Das Erdbeben in Pakistan ist eines der schwersten der vergangenen 20 Jahre. Schon früher wurde das Land schwer getroffen. So fanden im Mai 1935 bis zu 60'000 Menschen den Tod, als ein Beben der Stärke 7,5 die Stadt Quetta fast völlig zerstörte.

26. Dezember 2004: Vor der Nordwestküste der indonesischen Insel Sumatra löst ein Beben der Stärke 9,0 gewaltige Flutwellen (Tsunamis) aus, die binnen weniger Stunden die Küsten des Indischen Ozeans verheeren. Etwa 225'000 Menschen kommen ums Leben.

26. Dezember 2003: Die historische Stadt Bam und umliegende Ortschaften der iranischen Südost-Provinz Kerman werden von einem verheerenden Beben weitgehend zerstört. Mindestens 30'000 Menschen sterben. Stärke der Erdstösse: 6,6 bis 6,8.

26. Januar 2001: Der indische Bundesstaat Gujarat wird von einem Erdbeben der Stärke 7,9 verwüstet. In den Trümmern zusammengestürzter Häuser sterben nach einer amtlichen Bilanz 17'110 Menschen, Hilfsorganisationen schätzen die Zahl der Opfer auf etwa 50'000.

17. August 1999: Die Türkei wird vom schlimmsten Beben seit 1939 heimgesucht. Im Raum Izmit sterben mindestens 17'840 Menschen. Die Erschütterungen der Stärke 7,4 lassen zahllose Bauten einstürzen.

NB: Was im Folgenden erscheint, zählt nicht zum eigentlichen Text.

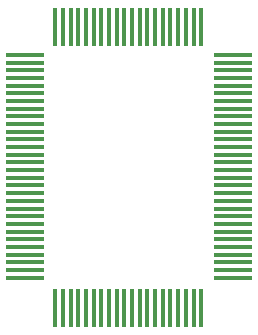
<source format=gbr>
%TF.GenerationSoftware,KiCad,Pcbnew,7.0.6*%
%TF.CreationDate,2023-07-20T11:36:43+01:00*%
%TF.ProjectId,Commodore PC10 III,436f6d6d-6f64-46f7-9265-205043313020,rev?*%
%TF.SameCoordinates,Original*%
%TF.FileFunction,Paste,Top*%
%TF.FilePolarity,Positive*%
%FSLAX46Y46*%
G04 Gerber Fmt 4.6, Leading zero omitted, Abs format (unit mm)*
G04 Created by KiCad (PCBNEW 7.0.6) date 2023-07-20 11:36:43*
%MOMM*%
%LPD*%
G01*
G04 APERTURE LIST*
G04 Aperture macros list*
%AMRoundRect*
0 Rectangle with rounded corners*
0 $1 Rounding radius*
0 $2 $3 $4 $5 $6 $7 $8 $9 X,Y pos of 4 corners*
0 Add a 4 corners polygon primitive as box body*
4,1,4,$2,$3,$4,$5,$6,$7,$8,$9,$2,$3,0*
0 Add four circle primitives for the rounded corners*
1,1,$1+$1,$2,$3*
1,1,$1+$1,$4,$5*
1,1,$1+$1,$6,$7*
1,1,$1+$1,$8,$9*
0 Add four rect primitives between the rounded corners*
20,1,$1+$1,$2,$3,$4,$5,0*
20,1,$1+$1,$4,$5,$6,$7,0*
20,1,$1+$1,$6,$7,$8,$9,0*
20,1,$1+$1,$8,$9,$2,$3,0*%
G04 Aperture macros list end*
%ADD10RoundRect,0.100000X1.512500X0.100000X-1.512500X0.100000X-1.512500X-0.100000X1.512500X-0.100000X0*%
%ADD11RoundRect,0.100000X-0.100000X1.512500X-0.100000X-1.512500X0.100000X-1.512500X0.100000X1.512500X0*%
G04 APERTURE END LIST*
D10*
%TO.C,U601*%
X400735000Y-161120000D03*
X400735000Y-160470000D03*
X400735000Y-159820000D03*
X400735000Y-159170000D03*
X400735000Y-158520000D03*
X400735000Y-157870000D03*
X400735000Y-157220000D03*
X400735000Y-156570000D03*
X400735000Y-155920000D03*
X400735000Y-155270000D03*
X400735000Y-154620000D03*
X400735000Y-153970000D03*
X400735000Y-153320000D03*
X400735000Y-152670000D03*
X400735000Y-152020000D03*
X400735000Y-151370000D03*
X400735000Y-150720000D03*
X400735000Y-150070000D03*
X400735000Y-149420000D03*
X400735000Y-148770000D03*
X400735000Y-148120000D03*
X400735000Y-147470000D03*
X400735000Y-146820000D03*
X400735000Y-146170000D03*
X400735000Y-145520000D03*
X400735000Y-144870000D03*
X400735000Y-144220000D03*
X400735000Y-143570000D03*
X400735000Y-142920000D03*
X400735000Y-142270000D03*
D11*
X398005000Y-139920000D03*
X397355000Y-139920000D03*
X396705000Y-139920000D03*
X396055000Y-139920000D03*
X395405000Y-139920000D03*
X394755000Y-139920000D03*
X394105000Y-139920000D03*
X393455000Y-139920000D03*
X392805000Y-139920000D03*
X392155000Y-139920000D03*
X391505000Y-139920000D03*
X390855000Y-139920000D03*
X390205000Y-139920000D03*
X389555000Y-139920000D03*
X388905000Y-139920000D03*
X388255000Y-139920000D03*
X387605000Y-139920000D03*
X386955000Y-139920000D03*
X386305000Y-139920000D03*
X385655000Y-139920000D03*
D10*
X383105000Y-142270000D03*
X383105000Y-142920000D03*
X383105000Y-143570000D03*
X383105000Y-144220000D03*
X383105000Y-144870000D03*
X383105000Y-145520000D03*
X383105000Y-146170000D03*
X383105000Y-146820000D03*
X383105000Y-147470000D03*
X383105000Y-148120000D03*
X383105000Y-148770000D03*
X383105000Y-149420000D03*
X383105000Y-150070000D03*
X383105000Y-150720000D03*
X383105000Y-151370000D03*
X383105000Y-152020000D03*
X383105000Y-152670000D03*
X383105000Y-153320000D03*
X383105000Y-153970000D03*
X383105000Y-154620000D03*
X383105000Y-155270000D03*
X383105000Y-155920000D03*
X383105000Y-156570000D03*
X383105000Y-157220000D03*
X383105000Y-157870000D03*
X383105000Y-158520000D03*
X383105000Y-159170000D03*
X383105000Y-159820000D03*
X383105000Y-160470000D03*
X383105000Y-161120000D03*
D11*
X385655000Y-163690000D03*
X386305000Y-163690000D03*
X386955000Y-163690000D03*
X387605000Y-163690000D03*
X388255000Y-163690000D03*
X388905000Y-163690000D03*
X389555000Y-163690000D03*
X390205000Y-163690000D03*
X390855000Y-163690000D03*
X391505000Y-163690000D03*
X392155000Y-163690000D03*
X392805000Y-163690000D03*
X393455000Y-163690000D03*
X394105000Y-163690000D03*
X394755000Y-163690000D03*
X395405000Y-163690000D03*
X396055000Y-163690000D03*
X396705000Y-163690000D03*
X397355000Y-163690000D03*
X398005000Y-163690000D03*
%TD*%
M02*

</source>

17. Januar 1995: Die japanische Insel Honshu wird von einem Beben der Stärke 7,2 heimgesucht. 6433 Bewohner kommen ums Leben. Besonders betroffen ist Kobe. Rekord-Sachschäden bis zu 100 Mrd. Dollar.

30. September 1993: Ein Beben der Stärke 6,2 verwüstet im Südwesten Indiens Dutzende Ortschaften. Bis zu 30'000 Tote.

21. Juni 1990: Beim schlimmsten Beben (Stärke 7,7) des Jahrhunderts in Iran kommen bis zu 50'000 Menschen zu Tode. Zentrum der Zerstörungen ist die Schwarzmeerküste um Rasht.

7. Dezember 1988: Im Nordwesten Armeniens zerstören Erdstösse der Stärke 7,0 die Stadt Spitak nahezu vollständig und weitgehend auch Leninakan, das heutige Gumairi. Etwa 25'000 Tote.

19. September 1985: Trotz grosser Entfernung zum Epizentrum des Bebens der Stärke 8,1 wird Mexiko-Stadt schwer getroffen. Mindestens 9500 Tote.